Almond Float Asian dessert is a popular sweet dish that originates from China. It is made with agar-agar, which is a form of seaweed that is often used in Asian desserts, and almond milk. The jelly-like dessert is served chilled and is often topped with canned fruit in syrup.The Origin of Almond Float Asian Dessert
Almond Float Asian dessert was created in China and has been popular in many Asian countries for generations. It is often served as a refreshing dessert during hot summer months.Ingredients Used in Almond Float Asian Dessert
The main ingredients used in Almond Float Asian dessert are agar-agar, almond milk, and sugar. Other ingredients that are often added include canned fruit in syrup, sliced almonds, and condensed milk.Agar-Agar
Agar-agar is a form of seaweed that is often used in Asian desserts. It is a plant-based alternative to gelatin and is known for its thickening properties. Agar-agar is available in many Asian grocery stores and is often sold in powdered or flake form.Almond Milk
Almond milk is a dairy-free alternative to traditional milk. It is made by blending almonds and water and is often used in vegan and lactose-free recipes. Almond milk can be purchased at most grocery stores or can be made at home.Sugar
Sugar is used to sweeten the Almond Float Asian dessert.
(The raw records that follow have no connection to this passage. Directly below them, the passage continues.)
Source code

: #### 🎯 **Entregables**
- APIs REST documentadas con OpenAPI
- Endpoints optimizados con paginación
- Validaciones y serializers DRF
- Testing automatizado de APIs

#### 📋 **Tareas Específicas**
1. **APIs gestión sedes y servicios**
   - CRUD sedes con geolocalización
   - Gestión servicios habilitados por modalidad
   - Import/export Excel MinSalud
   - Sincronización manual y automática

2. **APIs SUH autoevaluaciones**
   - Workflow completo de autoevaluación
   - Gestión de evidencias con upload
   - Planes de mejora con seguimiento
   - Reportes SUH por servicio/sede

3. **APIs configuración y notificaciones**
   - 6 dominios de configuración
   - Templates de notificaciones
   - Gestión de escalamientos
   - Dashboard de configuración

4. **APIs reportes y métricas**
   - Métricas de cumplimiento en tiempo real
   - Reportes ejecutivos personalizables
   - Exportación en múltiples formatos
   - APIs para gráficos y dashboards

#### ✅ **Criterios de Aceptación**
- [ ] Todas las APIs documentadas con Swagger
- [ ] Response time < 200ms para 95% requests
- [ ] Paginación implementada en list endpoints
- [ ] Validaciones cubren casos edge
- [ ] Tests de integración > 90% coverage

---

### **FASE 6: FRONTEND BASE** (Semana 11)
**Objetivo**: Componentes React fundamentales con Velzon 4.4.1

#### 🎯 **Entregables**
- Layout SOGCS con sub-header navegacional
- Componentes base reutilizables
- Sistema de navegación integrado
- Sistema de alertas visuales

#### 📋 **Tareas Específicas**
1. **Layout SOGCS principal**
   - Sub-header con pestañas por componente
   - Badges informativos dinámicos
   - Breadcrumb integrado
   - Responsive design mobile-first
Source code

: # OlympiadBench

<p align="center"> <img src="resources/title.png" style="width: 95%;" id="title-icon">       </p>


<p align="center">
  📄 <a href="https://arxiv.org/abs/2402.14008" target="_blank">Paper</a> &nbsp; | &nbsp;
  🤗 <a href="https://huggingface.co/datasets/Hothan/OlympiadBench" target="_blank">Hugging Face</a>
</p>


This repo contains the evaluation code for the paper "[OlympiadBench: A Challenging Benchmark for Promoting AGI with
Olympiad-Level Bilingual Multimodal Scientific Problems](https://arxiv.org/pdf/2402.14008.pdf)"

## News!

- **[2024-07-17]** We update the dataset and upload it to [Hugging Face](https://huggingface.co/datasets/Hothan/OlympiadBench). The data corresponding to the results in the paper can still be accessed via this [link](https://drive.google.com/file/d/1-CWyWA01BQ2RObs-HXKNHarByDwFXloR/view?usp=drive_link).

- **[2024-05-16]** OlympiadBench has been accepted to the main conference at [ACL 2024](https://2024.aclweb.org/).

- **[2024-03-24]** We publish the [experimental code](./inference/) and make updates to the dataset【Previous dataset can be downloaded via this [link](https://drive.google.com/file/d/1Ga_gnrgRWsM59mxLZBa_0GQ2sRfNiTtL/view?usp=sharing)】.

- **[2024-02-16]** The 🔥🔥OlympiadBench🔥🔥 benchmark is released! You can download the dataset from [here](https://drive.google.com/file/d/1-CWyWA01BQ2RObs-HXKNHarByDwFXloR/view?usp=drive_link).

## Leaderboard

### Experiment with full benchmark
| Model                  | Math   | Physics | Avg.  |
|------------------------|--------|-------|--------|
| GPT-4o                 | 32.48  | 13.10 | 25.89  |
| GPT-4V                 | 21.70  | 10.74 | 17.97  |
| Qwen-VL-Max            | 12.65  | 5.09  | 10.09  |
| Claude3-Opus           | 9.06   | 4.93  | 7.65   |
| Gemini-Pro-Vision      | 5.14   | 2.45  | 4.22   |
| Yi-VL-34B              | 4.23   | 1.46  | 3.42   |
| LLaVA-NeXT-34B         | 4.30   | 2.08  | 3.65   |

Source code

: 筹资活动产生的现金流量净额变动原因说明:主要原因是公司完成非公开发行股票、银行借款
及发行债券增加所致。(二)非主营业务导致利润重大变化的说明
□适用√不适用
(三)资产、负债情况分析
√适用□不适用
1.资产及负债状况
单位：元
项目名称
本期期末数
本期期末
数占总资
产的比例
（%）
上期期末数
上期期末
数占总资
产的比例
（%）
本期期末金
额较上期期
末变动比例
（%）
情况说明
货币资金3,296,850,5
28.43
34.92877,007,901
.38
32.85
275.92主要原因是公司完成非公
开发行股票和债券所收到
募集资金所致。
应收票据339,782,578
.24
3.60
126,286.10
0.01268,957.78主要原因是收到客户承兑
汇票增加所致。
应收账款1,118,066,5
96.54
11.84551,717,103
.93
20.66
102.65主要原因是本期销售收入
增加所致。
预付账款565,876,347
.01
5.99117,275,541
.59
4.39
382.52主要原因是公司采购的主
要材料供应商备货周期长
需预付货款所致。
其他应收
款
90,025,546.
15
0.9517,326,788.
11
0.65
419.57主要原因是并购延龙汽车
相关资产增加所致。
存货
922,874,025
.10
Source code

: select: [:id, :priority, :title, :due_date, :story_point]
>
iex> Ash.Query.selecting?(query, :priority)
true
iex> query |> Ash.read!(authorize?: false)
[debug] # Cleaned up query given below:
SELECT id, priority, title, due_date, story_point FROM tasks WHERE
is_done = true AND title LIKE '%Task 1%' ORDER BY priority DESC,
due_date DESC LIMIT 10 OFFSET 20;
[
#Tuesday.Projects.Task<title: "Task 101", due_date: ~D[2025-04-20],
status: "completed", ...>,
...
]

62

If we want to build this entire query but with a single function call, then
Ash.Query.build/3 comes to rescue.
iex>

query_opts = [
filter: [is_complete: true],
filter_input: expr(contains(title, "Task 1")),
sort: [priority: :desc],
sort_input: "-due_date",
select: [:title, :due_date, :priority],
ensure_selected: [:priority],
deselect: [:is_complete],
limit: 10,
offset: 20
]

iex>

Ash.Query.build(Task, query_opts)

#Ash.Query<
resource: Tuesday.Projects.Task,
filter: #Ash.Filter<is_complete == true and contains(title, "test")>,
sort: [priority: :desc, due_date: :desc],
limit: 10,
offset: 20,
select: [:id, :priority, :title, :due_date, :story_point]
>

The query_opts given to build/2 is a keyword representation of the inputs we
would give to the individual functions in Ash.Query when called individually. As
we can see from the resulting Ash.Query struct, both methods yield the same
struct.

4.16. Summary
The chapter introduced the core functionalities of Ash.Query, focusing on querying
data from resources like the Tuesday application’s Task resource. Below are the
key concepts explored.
You can use regular granulated sugar or substitute it with honey or agave nectar.Canned Fruit in Syrup
Canned fruit in syrup is often used to top the Almond Float Asian dessert. Popular fruits include lychee, peaches, and fruit cocktail.Sliced Almonds
Sliced almonds are often used as a garnish for the Almond Float Asian dessert. They add a subtle crunch and nutty flavor to the dish.Condensed Milk
Condensed milk is a thick and sweet milk that is often used in Asian desserts. It is made by heating milk and sugar until the water content evaporates. Condensed milk is commonly used as a topping for Almond Float Asian dessert.How to Make Almond Float Asian Dessert
To make Almond Float Asian dessert, follow these simple steps:- Dissolve agar-agar powder or flakes in water and bring to a boil.
- Add almond milk and sugar to the pot and stir until the sugar is dissolved.
- Pour the mixture into a flat dish or shallow pan and let it cool until it sets.
- Cut the jelly into cubes or shapes and serve with canned fruit in syrup, sliced almonds, and condensed milk.